Giovani Scuola

Gli studenti del Fauser promuovono l’export “made in No”

Una web app realizzata dai ragazzi dell'Istituto Tecnico nell'ambito di un riuscito progetto di alternanza scuola-lavoro

Una vetrina virtuale per le imprese novaresi che lavorano con l’estero, utile anche a semplificarne la gestione dati, con lo scopo di accrescerne la visibilità attraverso un facile strumento di comunicazione. È la “web app” Azienda Speciale Evaet, nata dalla collaborazione tra l’ente di promozione della Camera di Commercio e l’Itt Fauser, frutto di un riuscito progetto di alternanza scuola-lavoro.

Per nove mesi vi hanno lavorato 25 studenti oggi nella 5ª D indirizzo informatico con i loro insegnanti, raccogliendo e selezionando informazioni da oltre 220 aziende del territorio (ma il numero è destinato ad accrescersi) grazie al supporto di Evaet.

Già operativa su internet e capace di adeguarsi all’uso via pc, tablet o smartphone, la “web app” è stata presentata questo mercoledì mattina in Camera di Commercio. «Esprimo apprezzamento e un grazie a studenti e insegnanti per questo lavoro con la L maiuscola, realizzato da giovani, che dimostra come si debba interpretare il rapporto formativo tra scuola e impresa, che spesso riceve critiche» ha introdotto il presidente di Evaet, Gianfredo Comazzi, aggiungendo: «Sarà a servizio soprattutto delle piccole imprese, che sono il 90 per cento del settore, per consentire confronti e trarre spunti nuovi ad una migliore presenza nel mondo imprenditoriale, in particolare del manifatturiero a cui la gran parte appartiene».

Per il dirigente scolastico del Fauser, Giovanni Cattaneo, «consentirà di farsi conoscere meglio alle aziende che fanno import-export ma è stata anche una importante occasione per i ragazzi di realizzare un progetto concreto. Un ottimo prodotto che consegniamo volentieri all’Evaet, capace anche di sopperire a carenze della nostra amministrazione».

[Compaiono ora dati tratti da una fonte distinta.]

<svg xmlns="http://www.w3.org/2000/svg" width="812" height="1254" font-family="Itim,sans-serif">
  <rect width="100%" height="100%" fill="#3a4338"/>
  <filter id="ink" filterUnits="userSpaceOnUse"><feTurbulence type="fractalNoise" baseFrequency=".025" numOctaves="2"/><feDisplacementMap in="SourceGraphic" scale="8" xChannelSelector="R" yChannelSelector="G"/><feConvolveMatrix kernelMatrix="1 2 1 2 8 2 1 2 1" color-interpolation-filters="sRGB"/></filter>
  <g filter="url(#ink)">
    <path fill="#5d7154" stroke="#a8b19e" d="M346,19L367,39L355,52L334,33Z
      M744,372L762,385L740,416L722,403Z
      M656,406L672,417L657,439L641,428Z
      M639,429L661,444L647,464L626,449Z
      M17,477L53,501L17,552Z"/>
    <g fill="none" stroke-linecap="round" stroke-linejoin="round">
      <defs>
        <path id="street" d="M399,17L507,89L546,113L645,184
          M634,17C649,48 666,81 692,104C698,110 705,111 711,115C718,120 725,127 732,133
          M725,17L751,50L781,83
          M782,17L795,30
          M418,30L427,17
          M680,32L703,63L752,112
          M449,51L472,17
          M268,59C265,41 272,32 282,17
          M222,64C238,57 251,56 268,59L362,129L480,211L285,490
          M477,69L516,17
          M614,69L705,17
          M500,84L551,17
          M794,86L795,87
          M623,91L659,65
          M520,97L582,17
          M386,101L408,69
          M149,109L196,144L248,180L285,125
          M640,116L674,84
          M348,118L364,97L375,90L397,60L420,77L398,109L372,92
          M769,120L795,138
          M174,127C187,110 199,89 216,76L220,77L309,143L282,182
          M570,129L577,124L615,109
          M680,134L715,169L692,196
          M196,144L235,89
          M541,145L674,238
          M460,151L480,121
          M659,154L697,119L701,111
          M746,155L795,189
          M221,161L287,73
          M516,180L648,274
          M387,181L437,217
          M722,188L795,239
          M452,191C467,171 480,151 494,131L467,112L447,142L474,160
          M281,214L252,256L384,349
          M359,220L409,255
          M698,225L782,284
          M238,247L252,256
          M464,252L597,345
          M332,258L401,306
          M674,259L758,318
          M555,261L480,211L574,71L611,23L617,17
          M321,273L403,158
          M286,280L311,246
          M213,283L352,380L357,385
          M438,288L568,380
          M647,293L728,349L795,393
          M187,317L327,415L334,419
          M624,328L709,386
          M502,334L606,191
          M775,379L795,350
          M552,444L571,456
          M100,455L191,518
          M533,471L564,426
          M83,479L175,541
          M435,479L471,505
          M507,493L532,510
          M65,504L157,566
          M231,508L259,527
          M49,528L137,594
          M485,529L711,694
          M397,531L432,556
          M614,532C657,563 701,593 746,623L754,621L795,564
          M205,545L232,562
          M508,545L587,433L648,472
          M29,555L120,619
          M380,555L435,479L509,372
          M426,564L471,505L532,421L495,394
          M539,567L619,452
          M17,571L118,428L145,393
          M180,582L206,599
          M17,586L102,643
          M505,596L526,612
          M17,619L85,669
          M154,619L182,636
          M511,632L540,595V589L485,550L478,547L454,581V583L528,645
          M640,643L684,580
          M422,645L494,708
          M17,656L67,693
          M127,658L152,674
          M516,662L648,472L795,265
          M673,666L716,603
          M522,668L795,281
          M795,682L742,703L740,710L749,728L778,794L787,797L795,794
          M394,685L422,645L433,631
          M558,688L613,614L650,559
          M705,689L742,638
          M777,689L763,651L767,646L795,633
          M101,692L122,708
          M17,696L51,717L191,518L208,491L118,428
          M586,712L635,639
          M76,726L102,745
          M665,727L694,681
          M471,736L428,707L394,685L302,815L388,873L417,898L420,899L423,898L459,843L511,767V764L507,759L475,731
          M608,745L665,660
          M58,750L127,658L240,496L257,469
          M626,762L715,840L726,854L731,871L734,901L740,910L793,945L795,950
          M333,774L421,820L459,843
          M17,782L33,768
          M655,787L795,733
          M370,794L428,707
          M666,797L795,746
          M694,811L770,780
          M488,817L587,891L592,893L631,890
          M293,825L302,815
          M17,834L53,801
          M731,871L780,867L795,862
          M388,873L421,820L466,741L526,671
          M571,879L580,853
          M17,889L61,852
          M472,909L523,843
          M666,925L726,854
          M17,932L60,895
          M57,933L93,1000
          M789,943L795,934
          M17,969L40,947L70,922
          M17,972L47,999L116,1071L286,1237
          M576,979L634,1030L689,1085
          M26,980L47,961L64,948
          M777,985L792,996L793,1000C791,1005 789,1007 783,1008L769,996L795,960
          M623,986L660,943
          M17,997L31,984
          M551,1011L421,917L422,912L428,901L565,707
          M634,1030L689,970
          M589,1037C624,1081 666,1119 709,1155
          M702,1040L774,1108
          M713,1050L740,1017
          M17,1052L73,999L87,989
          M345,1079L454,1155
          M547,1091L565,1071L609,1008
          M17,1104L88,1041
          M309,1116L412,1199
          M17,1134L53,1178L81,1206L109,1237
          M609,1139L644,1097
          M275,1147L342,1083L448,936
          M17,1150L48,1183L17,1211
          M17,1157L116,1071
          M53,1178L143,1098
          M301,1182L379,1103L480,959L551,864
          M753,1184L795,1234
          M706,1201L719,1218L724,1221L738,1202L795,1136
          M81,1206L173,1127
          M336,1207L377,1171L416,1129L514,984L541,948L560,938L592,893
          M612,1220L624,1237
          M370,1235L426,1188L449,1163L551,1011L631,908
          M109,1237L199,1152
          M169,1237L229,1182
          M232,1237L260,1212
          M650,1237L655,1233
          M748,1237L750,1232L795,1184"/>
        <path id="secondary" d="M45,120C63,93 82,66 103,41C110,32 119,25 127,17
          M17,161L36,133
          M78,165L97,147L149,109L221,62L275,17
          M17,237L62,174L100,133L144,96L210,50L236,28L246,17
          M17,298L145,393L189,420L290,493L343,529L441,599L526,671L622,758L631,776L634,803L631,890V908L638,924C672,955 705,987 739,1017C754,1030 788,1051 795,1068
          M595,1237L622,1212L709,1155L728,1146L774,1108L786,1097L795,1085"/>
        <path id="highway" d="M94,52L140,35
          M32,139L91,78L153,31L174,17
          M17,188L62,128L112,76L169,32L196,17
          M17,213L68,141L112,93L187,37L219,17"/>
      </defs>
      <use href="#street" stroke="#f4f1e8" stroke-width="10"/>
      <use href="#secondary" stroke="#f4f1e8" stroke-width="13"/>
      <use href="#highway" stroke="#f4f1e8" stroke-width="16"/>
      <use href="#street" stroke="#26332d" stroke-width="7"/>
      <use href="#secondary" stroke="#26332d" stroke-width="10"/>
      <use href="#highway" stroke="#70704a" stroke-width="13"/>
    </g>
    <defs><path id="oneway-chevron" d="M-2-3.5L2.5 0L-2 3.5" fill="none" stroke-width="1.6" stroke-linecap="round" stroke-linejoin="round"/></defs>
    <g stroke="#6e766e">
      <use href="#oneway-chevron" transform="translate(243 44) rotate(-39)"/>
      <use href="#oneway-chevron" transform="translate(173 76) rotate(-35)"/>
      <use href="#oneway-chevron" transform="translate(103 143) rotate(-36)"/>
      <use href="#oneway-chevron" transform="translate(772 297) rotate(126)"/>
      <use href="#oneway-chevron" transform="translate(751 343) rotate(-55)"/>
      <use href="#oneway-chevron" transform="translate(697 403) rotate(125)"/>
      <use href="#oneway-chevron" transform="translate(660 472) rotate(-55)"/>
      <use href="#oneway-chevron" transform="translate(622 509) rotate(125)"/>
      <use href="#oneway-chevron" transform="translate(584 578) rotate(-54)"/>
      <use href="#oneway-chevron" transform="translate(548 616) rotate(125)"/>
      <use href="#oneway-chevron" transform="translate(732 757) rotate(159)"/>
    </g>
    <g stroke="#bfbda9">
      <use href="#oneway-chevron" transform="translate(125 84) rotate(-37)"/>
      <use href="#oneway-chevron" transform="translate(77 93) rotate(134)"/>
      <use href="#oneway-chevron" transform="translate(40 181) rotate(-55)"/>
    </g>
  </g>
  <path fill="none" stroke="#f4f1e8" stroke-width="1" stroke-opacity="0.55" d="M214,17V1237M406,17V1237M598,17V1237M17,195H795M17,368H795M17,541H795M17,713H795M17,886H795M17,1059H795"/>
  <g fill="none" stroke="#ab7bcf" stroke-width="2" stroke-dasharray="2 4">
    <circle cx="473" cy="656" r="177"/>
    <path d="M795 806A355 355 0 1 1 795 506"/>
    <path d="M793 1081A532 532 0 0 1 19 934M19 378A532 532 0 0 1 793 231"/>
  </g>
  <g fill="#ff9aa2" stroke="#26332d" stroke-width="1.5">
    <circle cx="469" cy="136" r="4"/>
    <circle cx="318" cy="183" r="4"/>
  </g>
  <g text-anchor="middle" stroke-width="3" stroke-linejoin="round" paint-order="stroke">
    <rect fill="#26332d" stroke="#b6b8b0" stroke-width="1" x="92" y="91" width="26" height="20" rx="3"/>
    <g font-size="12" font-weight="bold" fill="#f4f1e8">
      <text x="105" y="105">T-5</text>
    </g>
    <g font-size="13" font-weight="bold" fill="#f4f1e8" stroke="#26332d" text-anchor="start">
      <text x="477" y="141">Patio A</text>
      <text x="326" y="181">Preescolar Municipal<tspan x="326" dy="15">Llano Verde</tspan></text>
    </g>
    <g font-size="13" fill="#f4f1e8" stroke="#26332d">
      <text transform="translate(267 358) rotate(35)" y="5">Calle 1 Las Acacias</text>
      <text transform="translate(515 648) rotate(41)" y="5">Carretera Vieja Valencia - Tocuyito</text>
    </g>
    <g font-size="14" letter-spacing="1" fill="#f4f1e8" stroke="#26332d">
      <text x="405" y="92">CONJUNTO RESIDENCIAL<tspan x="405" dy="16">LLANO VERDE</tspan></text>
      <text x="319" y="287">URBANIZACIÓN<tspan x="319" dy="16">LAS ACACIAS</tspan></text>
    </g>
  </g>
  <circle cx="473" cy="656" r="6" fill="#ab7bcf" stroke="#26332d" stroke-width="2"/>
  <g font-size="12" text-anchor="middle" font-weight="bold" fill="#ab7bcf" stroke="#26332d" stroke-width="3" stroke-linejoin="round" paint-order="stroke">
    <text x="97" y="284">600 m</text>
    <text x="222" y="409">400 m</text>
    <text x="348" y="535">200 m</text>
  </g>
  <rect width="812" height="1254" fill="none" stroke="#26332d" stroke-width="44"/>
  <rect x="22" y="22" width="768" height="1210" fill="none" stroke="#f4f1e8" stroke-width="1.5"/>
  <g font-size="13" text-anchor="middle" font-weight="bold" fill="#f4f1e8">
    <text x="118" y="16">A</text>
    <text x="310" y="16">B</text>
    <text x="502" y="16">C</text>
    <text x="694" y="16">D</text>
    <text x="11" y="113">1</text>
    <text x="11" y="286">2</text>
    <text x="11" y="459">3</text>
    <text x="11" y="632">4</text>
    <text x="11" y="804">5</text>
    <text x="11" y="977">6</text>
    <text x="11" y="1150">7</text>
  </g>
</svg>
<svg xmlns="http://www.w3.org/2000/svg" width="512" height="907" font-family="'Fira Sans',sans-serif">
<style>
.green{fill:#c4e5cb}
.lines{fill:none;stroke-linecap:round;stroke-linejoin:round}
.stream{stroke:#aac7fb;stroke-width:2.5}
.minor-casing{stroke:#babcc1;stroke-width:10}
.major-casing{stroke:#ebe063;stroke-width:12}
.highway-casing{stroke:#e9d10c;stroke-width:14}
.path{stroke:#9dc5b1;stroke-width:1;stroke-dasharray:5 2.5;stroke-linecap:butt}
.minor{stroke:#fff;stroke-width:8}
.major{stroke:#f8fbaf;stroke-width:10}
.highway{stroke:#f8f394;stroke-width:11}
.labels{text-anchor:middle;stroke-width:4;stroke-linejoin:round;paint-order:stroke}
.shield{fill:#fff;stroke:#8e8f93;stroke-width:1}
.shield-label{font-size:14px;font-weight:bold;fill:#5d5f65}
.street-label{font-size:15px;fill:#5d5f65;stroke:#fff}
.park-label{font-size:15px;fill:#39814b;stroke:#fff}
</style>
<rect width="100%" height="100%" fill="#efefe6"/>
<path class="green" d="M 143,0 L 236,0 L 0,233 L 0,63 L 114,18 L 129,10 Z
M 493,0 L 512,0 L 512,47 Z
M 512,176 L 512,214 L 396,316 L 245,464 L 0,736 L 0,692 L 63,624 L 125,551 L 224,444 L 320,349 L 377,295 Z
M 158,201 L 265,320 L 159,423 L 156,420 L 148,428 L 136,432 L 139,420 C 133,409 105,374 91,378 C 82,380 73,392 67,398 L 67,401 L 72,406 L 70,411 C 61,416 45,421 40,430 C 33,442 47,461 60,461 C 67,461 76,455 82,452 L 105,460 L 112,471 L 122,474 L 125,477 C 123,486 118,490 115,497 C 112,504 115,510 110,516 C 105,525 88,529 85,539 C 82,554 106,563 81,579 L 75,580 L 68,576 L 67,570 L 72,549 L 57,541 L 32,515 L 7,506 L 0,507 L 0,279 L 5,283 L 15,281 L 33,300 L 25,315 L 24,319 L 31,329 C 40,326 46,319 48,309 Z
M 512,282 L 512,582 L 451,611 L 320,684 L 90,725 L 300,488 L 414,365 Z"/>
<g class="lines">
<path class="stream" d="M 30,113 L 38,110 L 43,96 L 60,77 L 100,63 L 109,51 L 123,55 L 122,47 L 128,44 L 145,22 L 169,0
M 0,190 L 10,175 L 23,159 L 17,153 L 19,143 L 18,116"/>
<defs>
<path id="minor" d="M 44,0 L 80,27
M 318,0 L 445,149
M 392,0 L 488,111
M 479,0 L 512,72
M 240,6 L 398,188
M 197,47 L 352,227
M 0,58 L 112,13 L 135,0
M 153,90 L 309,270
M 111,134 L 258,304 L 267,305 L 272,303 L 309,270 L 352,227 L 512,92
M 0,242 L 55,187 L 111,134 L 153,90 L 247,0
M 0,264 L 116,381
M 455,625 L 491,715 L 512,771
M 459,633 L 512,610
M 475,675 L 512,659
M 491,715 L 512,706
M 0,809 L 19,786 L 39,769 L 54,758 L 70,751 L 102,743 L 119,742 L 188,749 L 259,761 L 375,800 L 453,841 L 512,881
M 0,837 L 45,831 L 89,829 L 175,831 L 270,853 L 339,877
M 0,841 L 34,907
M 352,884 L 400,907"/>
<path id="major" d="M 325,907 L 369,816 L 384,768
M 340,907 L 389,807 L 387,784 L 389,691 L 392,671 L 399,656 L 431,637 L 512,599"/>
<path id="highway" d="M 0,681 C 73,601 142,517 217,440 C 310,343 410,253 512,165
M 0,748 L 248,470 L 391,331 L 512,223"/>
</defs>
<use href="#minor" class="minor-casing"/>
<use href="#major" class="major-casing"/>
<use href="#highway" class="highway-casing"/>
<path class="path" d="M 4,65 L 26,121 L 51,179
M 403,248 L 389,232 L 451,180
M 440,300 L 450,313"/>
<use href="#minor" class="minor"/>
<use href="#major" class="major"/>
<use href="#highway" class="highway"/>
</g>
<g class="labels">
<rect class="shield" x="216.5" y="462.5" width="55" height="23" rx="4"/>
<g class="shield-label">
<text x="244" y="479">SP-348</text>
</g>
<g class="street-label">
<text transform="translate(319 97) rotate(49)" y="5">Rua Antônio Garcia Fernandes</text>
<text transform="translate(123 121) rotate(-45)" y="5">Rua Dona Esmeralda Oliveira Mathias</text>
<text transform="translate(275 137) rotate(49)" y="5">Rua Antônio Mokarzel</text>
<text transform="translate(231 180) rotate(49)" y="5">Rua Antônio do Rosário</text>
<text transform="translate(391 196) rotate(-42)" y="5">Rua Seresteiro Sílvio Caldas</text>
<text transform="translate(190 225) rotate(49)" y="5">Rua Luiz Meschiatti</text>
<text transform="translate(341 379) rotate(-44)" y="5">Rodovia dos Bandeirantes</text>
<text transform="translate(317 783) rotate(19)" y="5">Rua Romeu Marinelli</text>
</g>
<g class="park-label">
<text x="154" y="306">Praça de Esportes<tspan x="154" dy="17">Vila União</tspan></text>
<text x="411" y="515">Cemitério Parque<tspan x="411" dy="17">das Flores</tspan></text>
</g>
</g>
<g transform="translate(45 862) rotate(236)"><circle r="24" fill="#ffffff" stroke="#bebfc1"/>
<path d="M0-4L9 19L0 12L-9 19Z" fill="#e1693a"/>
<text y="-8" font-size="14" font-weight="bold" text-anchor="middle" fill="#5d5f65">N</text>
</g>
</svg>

A presentare la piattaforma sono stati tre studenti. Nakia Miglio ne ha raccontato le fasi organizzative dalla somministrazione del questionario al lavoro a gruppi coordinati: «Abbiamo seguito i processi che seguono le aziende e lo sviluppo è avvenuto ben oltre le ore scolastiche». Marco Azzari si è soffermato, con dovizia di particolari tecnici, sulla parte informatica: «È basato sul linguaggio JavaScript utilizzando applicativi di ultima generazione, non solo software didattici, ma quelli che si usano in attività aziendali. È in continuo aggiornamento in tempo reale, è stabile ed è anche in completa versione inglese, con la possibilità di essere espanso in altre lingue». Ne ha mostrato l’utilizzo con la possibilità di ricercare le aziende secondo numerose possibilità. Fabio Forgione ha quindi raccontato il clima positivo e collaborativo vissuto all’interno di Evaet, nei cui uffici ha operato durante l’estate per contattare le aziende e sollecitarne le risposte. «Mi sono trovato davvero molto bene, in un clima di accoglienza. Tutto questo ha permesso di migliorare le nostre capacità di relazione».

Da tutti è venuto il grazie all’equipe di insegnanti che ha seguito i ragazzi: Roberto Fuligni, che ha coordinato e supportato il progetto, Barbara Balsarini, la vicepreside Grazia Cosentino, l’insegnante di inglese per l’aspetto delle traduzione, Eugenia Bisio ed anche Fabio Vuono che da quest’anno non è più al Fauser.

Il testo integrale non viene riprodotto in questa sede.